Chris Cillizza writes in The Washington Post, “The country has a confidence problem, and Congress bears much of the responsibility for it. That conclusion, drawn by Republican pollster Bill McInturff, carries ill omens as lawmakers seem all but certain to let more than $1 trillion in automatic spending cuts go into effect at the end of the month and with fights over keeping the government funded and raising the debt ceiling looming. ‘It is clear we have entered a new phase where the dysfunction and paralysis in Washington is having a significant and deleterious impact on how consumers feel about the overall state of the economy and their personal financial situations’ writes McInturff in an analysis entitled ‘The Washington Economy.'”

Scarborough: Paul Krugman is Wrong, and the Debt Crisis is Real
Joe Scarborough writes in POLITICO, “America’s fiscal predicament is serious. The problem has become obvious in the last few years, but it has been building for decades, largely the result of promises of extensive social benefits without a corresponding willingness to pay for them. Investors may be growing skittish about U.S. government debt levels and the disordered state of U.S. fiscal policymaking. … If you believe that I am wrong and Paul Krugman is right, if you disagree that America’s debt crisis is serious today, that it is draining American soft power globally, that it is devaluing the dollar, that it is undermining our influence with international trading partners, that painful adjustments in government outlays will be necessary, and that we cannot afford to wait until 2025 to worry about Medicare and other drivers of U.S. debt, then take it up with the RAND Corporation, whose senior economist wrote everything you have read here other than this concluding paragraph.
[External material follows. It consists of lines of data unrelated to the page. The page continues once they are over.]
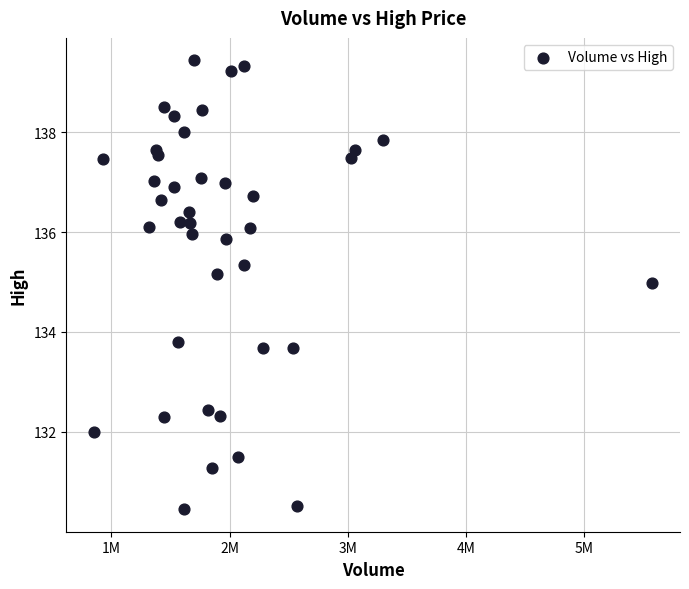

What Y value in the scatter plot is closest to 134?

133.8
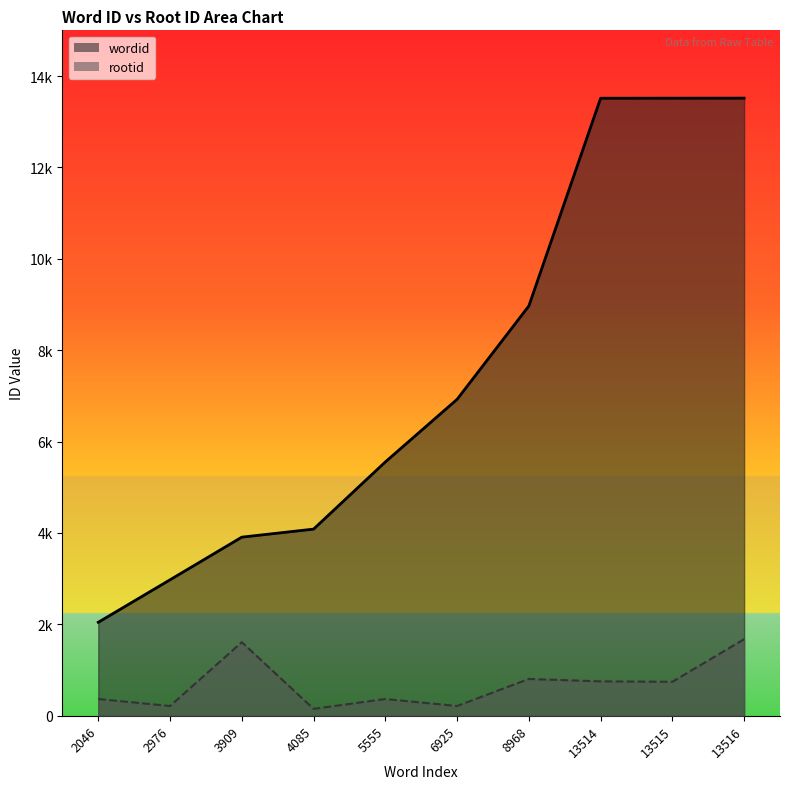

Rank the categories by wordid value from lowest to highest.

2046, 2976, 3909, 4085, 5555, 6925, 8968, 13514, 13515, 13516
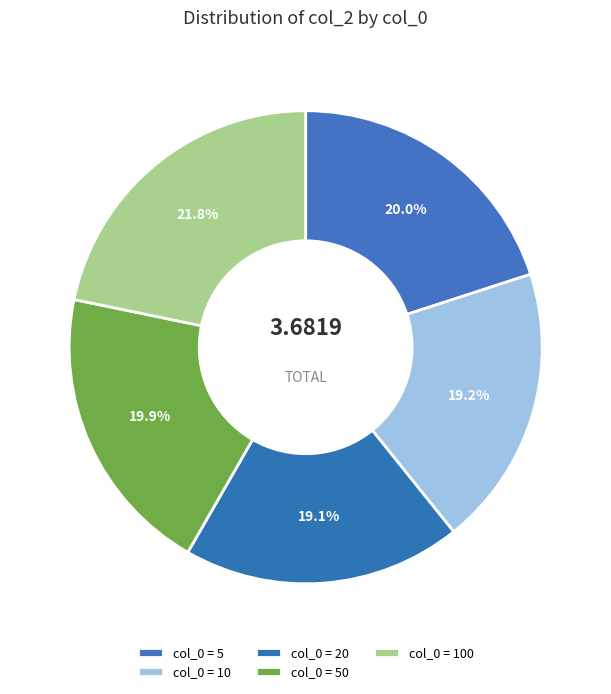

How many slices are in this pie chart?

5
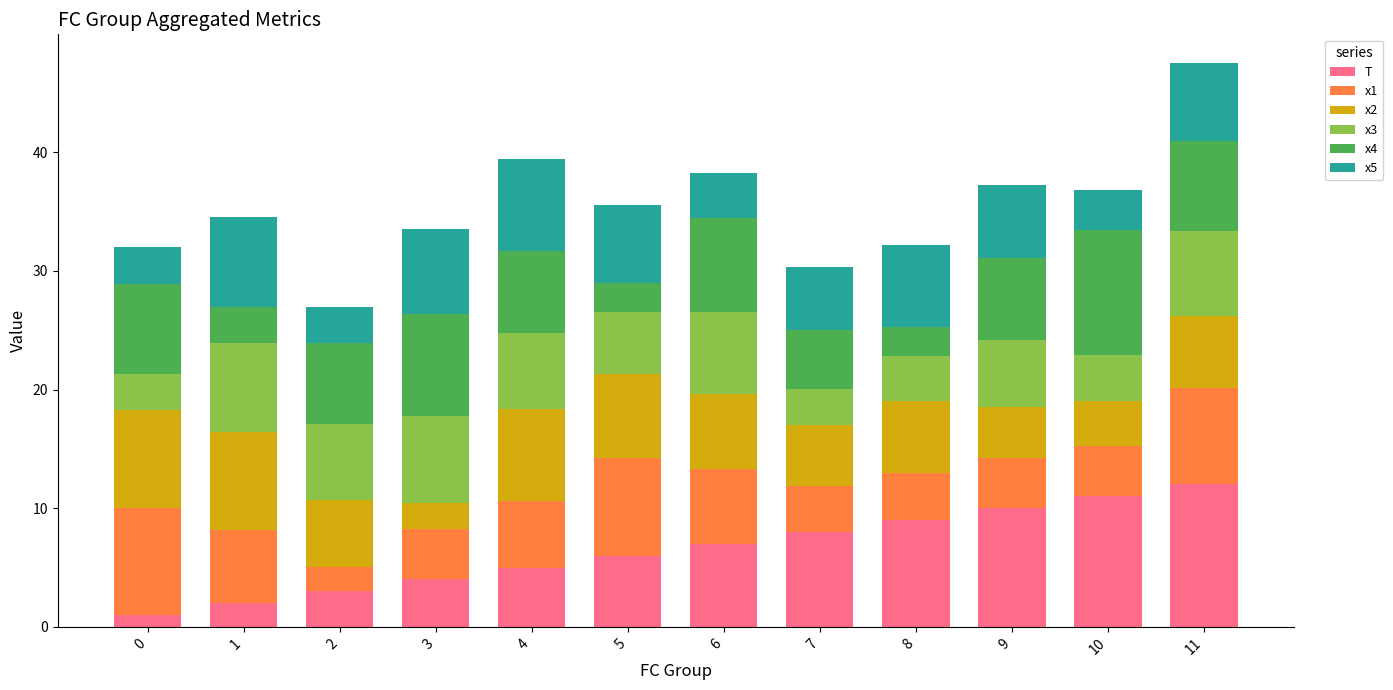

What is the highest value of the T series?

12.0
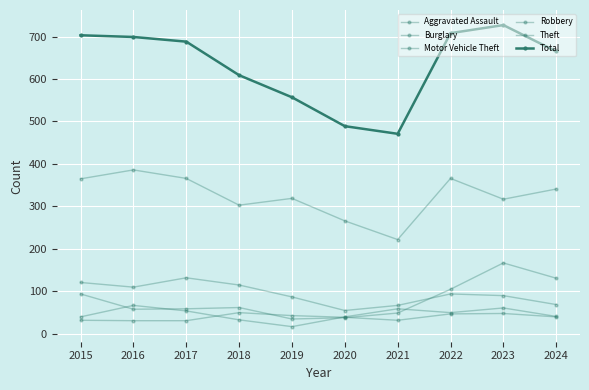

Does the chart have visible grid lines?

Yes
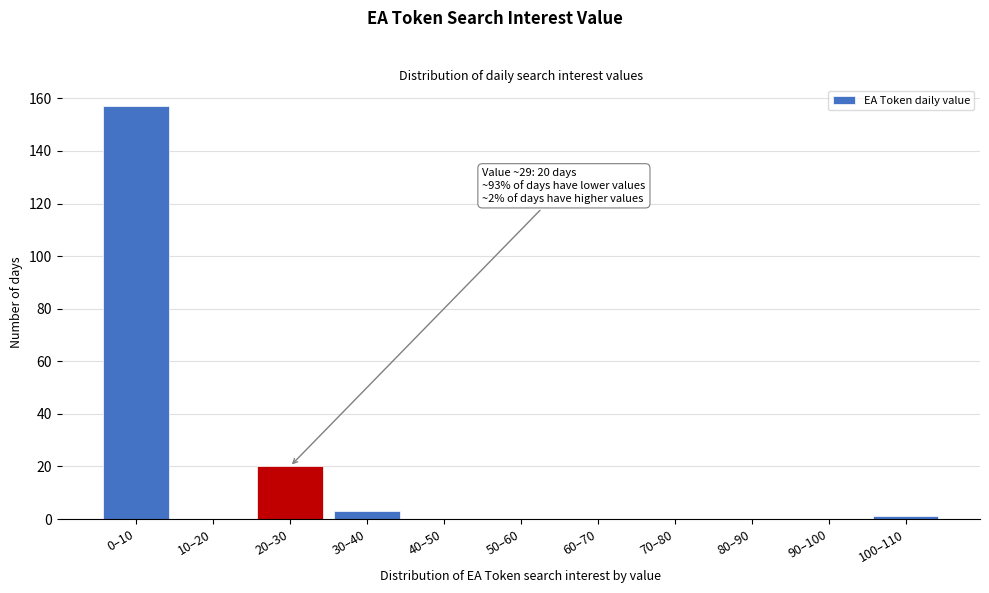

Reading left to right, extract all data points from this chart.

0–10=157	10–20=0	20–30=20	30–40=3	40–50=0	50–60=0	60–70=0	70–80=0	80–90=0	90–100=0	100–110=1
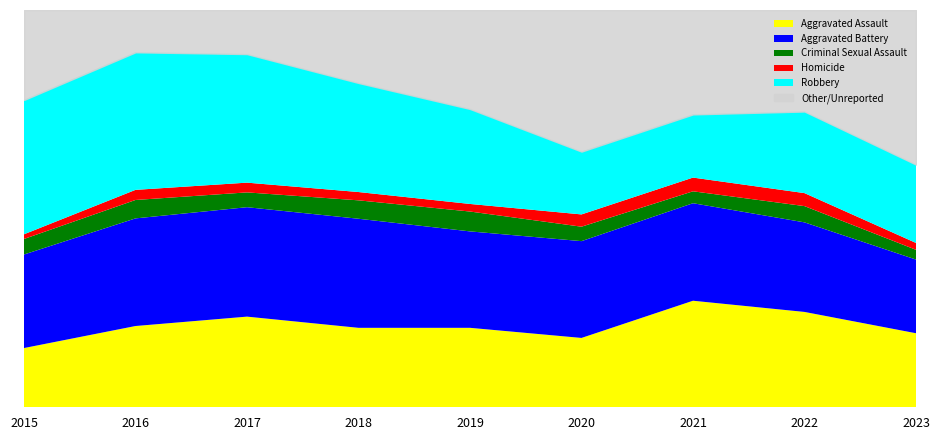

True or false: Criminal Sexual Assault and Aggravated Assault intersect in this chart.

False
The debt crisis is real and waiting another decade to fix it is not an option. Anyone who suggests it is operates well outside the mainstream of where serious economists reside.”

“Obama, the puppet master”
Mike Allen and Jim Vandehei write in POLITICO, “President Barack Obama is a master at limiting, shaping and manipulating media coverage of himself and his White House. Not for the reason that conservatives suspect: namely, that a liberal press willingly and eagerly allows itself to get manipulated. Instead, the mastery mostly flows from a White House that has taken old tricks for shaping coverage (staged leaks, friendly interviews) and put them on steroids using new ones (social media, content creation, precision targeting). And it’s an equal opportunity strategy: Media across the ideological spectrum are left scrambling for access.”

California’s Tax Hikes May Unravel Economic Comeback
The Washington Post reports, “If there’s anyplace in the country where rising tax rates should choke off an economic recovery, it’s California. On top of the federal tax hikes that kicked in last month, the state has just raised income taxes on its wealthiest residents to the highest levels in the nation, a move that conservatives warn will drive millionaires and their companies to other states, taking jobs and growth with them. The increases come as California’s economy continues a remarkable turnaround. A year ago, the state was a mess, with double-digit unemployment, a bottoming-out housing market and scary budget deficits. Now, hiring is up faster than the national average, and the housing market is regaining strength. Even the state budget is back in the black. What happens to the economy here over the next year will be a case study for policymakers in Washington, who are paralyzed by similar questions of taxation and growth.”